Ioan Ivancea, Klarinettist bei Fanfare Ciocarlia, spielte bereits
mit 14 Jahren gemeinsam mit seinem Vater und den anderen Männern
auf Familienfeiern in der Umgebung.
So genoss Fanfare Ciocarlia schon vor ihrer internationalen "Entdeckung"
einen legendären Ruf. Vor allem in den sechziger Jahren, erzählt
Ioan Ivancea, hätten sich die Männer des Dorfes vor Engagements
kaum retten können.
Es
war Henry Ernst, ein von der Musik osteuropäischer Roma Begeisterter,
der die Band in ihrem Dorf ausfindig machte und schnell erkannte,
welche Möglichkeiten in ihr steckten. Also nahm er Probebänder
auf um sie deutschen Plattenfirmen vorzustellen. So wurde aus der
Hochzeitskapelle ein hart und mit äußerster Konzentration
arbeitendes Orchester - ein Märchen der Musikgeschichte, in etwa
vergleichbar der späten Karrieren des Buena Vista Social Club
oder von Cesaria Evora, die von einem französischen Produzenten
von ihrer Strandbar auf den Kapverden direkt nach Paris geholt wurde.
Der
Fortgang der Karriere der zwölf Musiker aus Zece Prajini ist
fast schon Geschichte. Sie wird von Marschalleck in einfühlsamen
und ausdrucksvollen Bildern noch einmal erzählt. Die Musiker
aus ärmlichen Verhältnissen werden zu Stars auf internationalen
Bühnen. Fast verlegen quittieren sie den enthusiastischen Applaus
ihrer Zuhörer in Berlin. Und vermutlich hätte auch die ehrwürdige
Alte Oper in Frankfurt ("Dem Guten, Schönen, Wahren")

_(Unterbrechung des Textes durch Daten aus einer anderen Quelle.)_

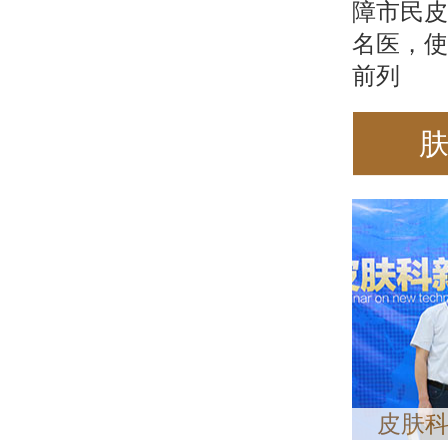
障市民皮
名医，使
前列
皮肤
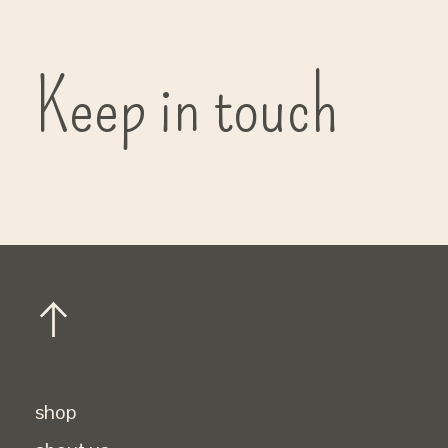
Keep in touch
shop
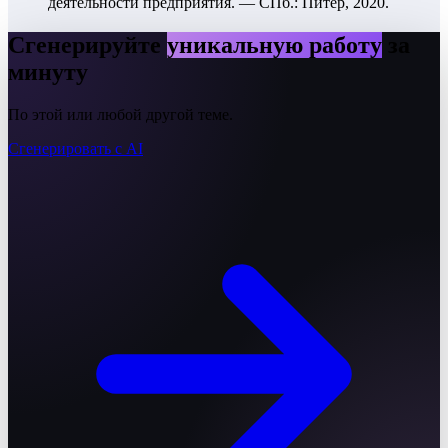
деятельности предприятия. — СПб.: Питер, 2020.
Сгенерируйте
уникальную работу
за
минуту
По этой или любой другой теме.
Сгенерировать с AI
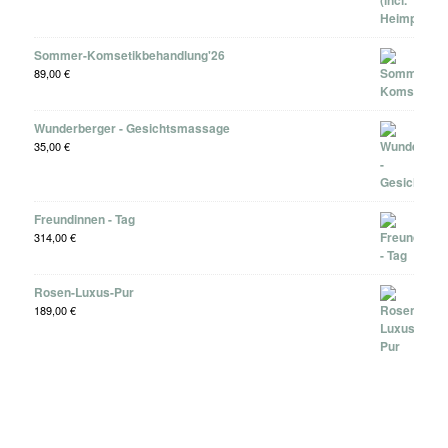
Sommer-Komsetikbehandlung'26
89,00
€
Wunderberger - Gesichtsmassage
35,00
€
Freundinnen - Tag
314,00
€
Rosen-Luxus-Pur
189,00
€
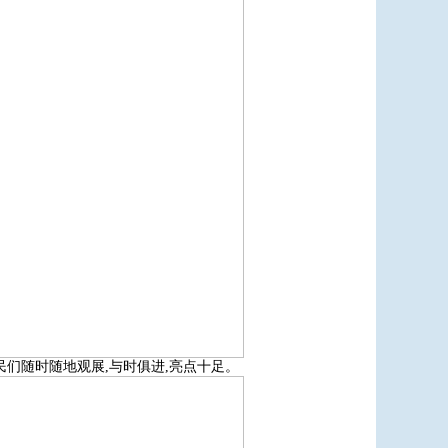
民们随时随地观展,与时俱进,亮点十足。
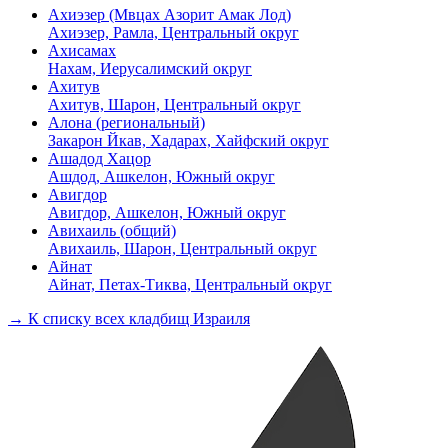
Ахиэзер (Мвцах Азорит Амак Лод)
Ахиэзер, Рамла, Центральный округ
Ахисамах
Нахам, Иерусалимский округ
Ахитув
Ахитув, Шарон, Центральный округ
Алона (региональный)
Закарон Йкав, Хадарах, Хайфский округ
Ашадод Хацор
Ашдод, Ашкелон, Южный округ
Авигдор
Авигдор, Ашкелон, Южный округ
Авихаиль (общий)
Авихаиль, Шарон, Центральный округ
Айнат
Айнат, Петах-Тиква, Центральный округ
→ К списку всех кладбищ Израиля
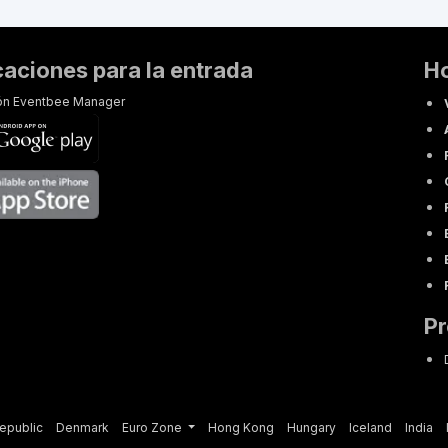
caciones para la entrada
H
ión Eventbee Manager
P
epublic
Denmark
Euro Zone
Hong Kong
Hungary
Iceland
India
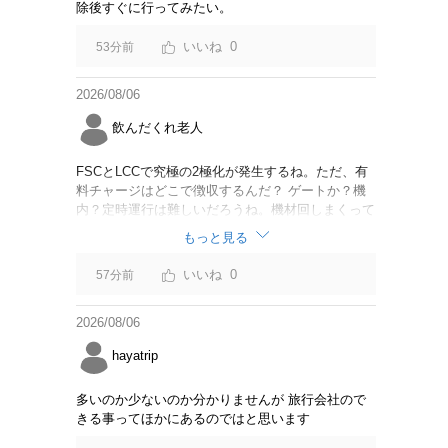
除後すぐに行ってみたい。
0
53分前
2026/08/06
飲んだくれ老人
FSCとLCCで究極の2極化が発生するね。ただ、有
料チャージはどこで徴収するんだ？ ゲートか？機
内？定時運行は難しいだろうね。機材回しまくって
るからジェットスター豪州路線は全便遅延するんじ
もっと見る
ゃないか。
0
57分前
2026/08/06
hayatrip
多いのか少ないのか分かりませんが 旅行会社ので
きる事ってほかにあるのではと思います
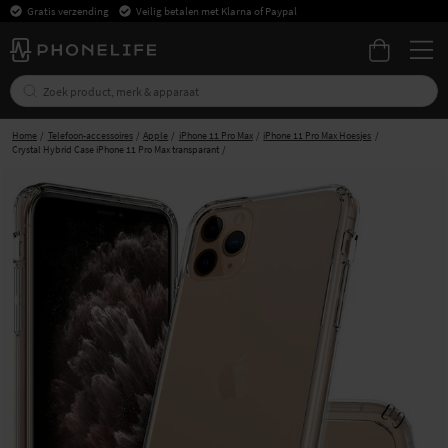
Gratis verzending
Veilig betalen met Klarna of Paypal
Home
Telefoon-accessoires
Apple
iPhone 11 Pro Max
iPhone 11 Pro Max Hoesjes
Crystal Hybrid Case iPhone 11 Pro Max transparant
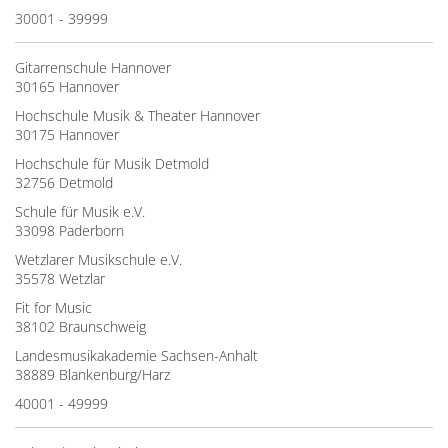
30001 - 39999
Gitarrenschule Hannover
30165 Hannover
Hochschule Musik & Theater Hannover
30175 Hannover
Hochschule für Musik Detmold
32756 Detmold
Schule für Musik e.V.
33098 Paderborn
Wetzlarer Musikschule e.V.
35578 Wetzlar
Fit for Music
38102 Braunschweig
Landesmusikakademie Sachsen-Anhalt
38889 Blankenburg/Harz
40001 - 49999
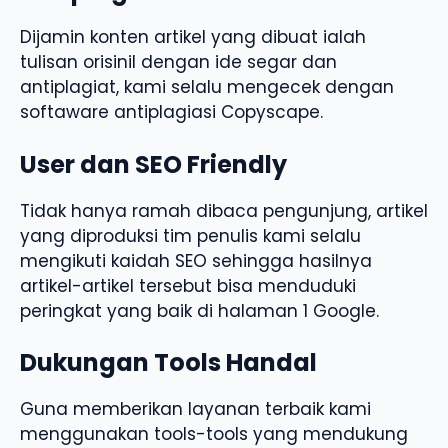
Dijamin konten artikel yang dibuat ialah
tulisan orisinil dengan ide segar dan
antiplagiat, kami selalu mengecek dengan
softaware antiplagiasi Copyscape.
User dan SEO Friendly
Tidak hanya ramah dibaca pengunjung, artikel
yang diproduksi tim penulis kami selalu
mengikuti kaidah SEO sehingga hasilnya
artikel-artikel tersebut bisa menduduki
peringkat yang baik di halaman 1 Google.
Dukungan Tools Handal
Guna memberikan layanan terbaik kami
menggunakan tools-tools yang mendukung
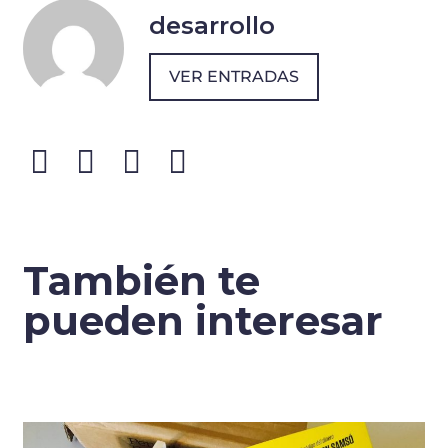
desarrollo
VER ENTRADAS
También te
pueden interesar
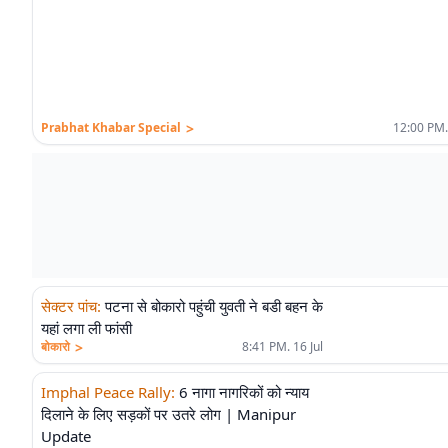
>
Prabhat Khabar Special
12:00 PM.
सेक्टर पांच
:
पटना से बोकारो पहुंची युवती ने बडी बहन के
यहां लगा ली फांसी
>
बोकारो
8:41 PM. 16 Jul
Imphal Peace Rally
:
6 नागा नागरिकों को न्याय
दिलाने के लिए सड़कों पर उतरे लोग | Manipur
Update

sich nicht träumen lassen, dass ihre Bühne eines Tages von
einer temperamentvollen Zigeunertruppe vom Rande Europas geentert
werden könnte, die das Parkett in eine ausgelassene Partygesellschaft
verwandelt.
Bis
nach Tokyo begleitet Filmemacher Marschalleck die Gruppe. Dort sieht
man sie, auf einem der belebtesten Plätze der Stadt, inmitten
greller Leuchtreklamen und hektisch vorüber eilenden Menschen,
kurz vor einem improvisierten Straßenkonzert, das irritierte
Ordnungshüter der japanischen Metropole auf den Plan ruft. Fünf
Minuten können die Musiker den sichtlich überforderten Polizisten
abhandeln, und tatsächlich gelingt es ihnen, einige der japanischen
Passanten zum spontanen Mittanzen zu animieren. Der Charme dieses
Dutzends, begleitet von zwei Tänzerinnen, funktioniert weltweit.
"Iag
Bari - Brass on fire" ist Bestandteil der ersten DVD der
Fanfare Ciocarlia, die 2004 veröffentlicht wurde. Umfassend wird darauf der bisherige Werdegang der
Musiker beleuchtet. Gezeigt wird auch die Veränderung, welche
die internationale Karriere mit sich brachte. Die Musiker haben die
Einnahmen aus ihren Tourneen und CD-Verkäufen zur Renovierung
und Vergrößerung ihrer ärmlichen Häuser in Zece
Prajini genutzt und außerdem den Bau der ersten Roma-Kirche
Rumäniens finanziert. Benannt wurde sie - wie könnte es
anders sein - nach dem Schutzheiligen der Musiker.
So
ist die Musik der Band Lebensunterhalt, Sozialpolitik und kulturelle
Selbstbehauptung in einem - ohne diesen Anspruch als solchen explizit
benennen zu müssen: Die Musik transportiert die Botschaft auch
ohne Worte, genauso wie "Iag Bari" fast ohne Kommentar auskommt.
1997
veröffentlichte Fanfare Ciocarlia die erste CD, zwei weitere
sind inzwischen hinzu gekommen. Das Orchester ist inzwischen in Konzerthallen
und auf Open-Air-Bühnen ebenso zu Hause wie in der stets etwas
sterilen Atmosphäre der Aufnahmestudios. Man könnte meinen,
die zunehmende Professionalität könnte zu Lasten der Spontaneität
und Authentizität ihrer Musik gehen.
Doch
auch in diesem Punkt geben sich die Mitglieder von Fanfare Ciocarlia
ganz als Profis, wie die DVD auf dem Mitschnitt eines kompletten Konzerts
im Berliner Kesselhaus vom April 2004 zeigte. In einer Neuauflage wurde der Mitschnitt im September 2009 nun auch als CD veröffentlicht ("Fanfare Ciocarlia Live", erschienen bei Asphalt Records/Indigo).
Am Ende des Auftritts
verlassen die Musiker die Bühne und mischen sich direkt unter
die Menschen. Sie spielen live und ohne Verstärker, direkt und
unmittelbar, und werden wieder eins mit ihrem Publikum. Dieses wiederum
wird Teil des Konzerts, verlässt die passive Rolle des Zuhörers
und kann direkt erfahren, was es damit auf sich hat, dass "jede
Note mit Stolz" gespielt wird. Denn diese Maxime hat das Orchester
nicht aufgegeben. Und die Botschaft wird verstanden.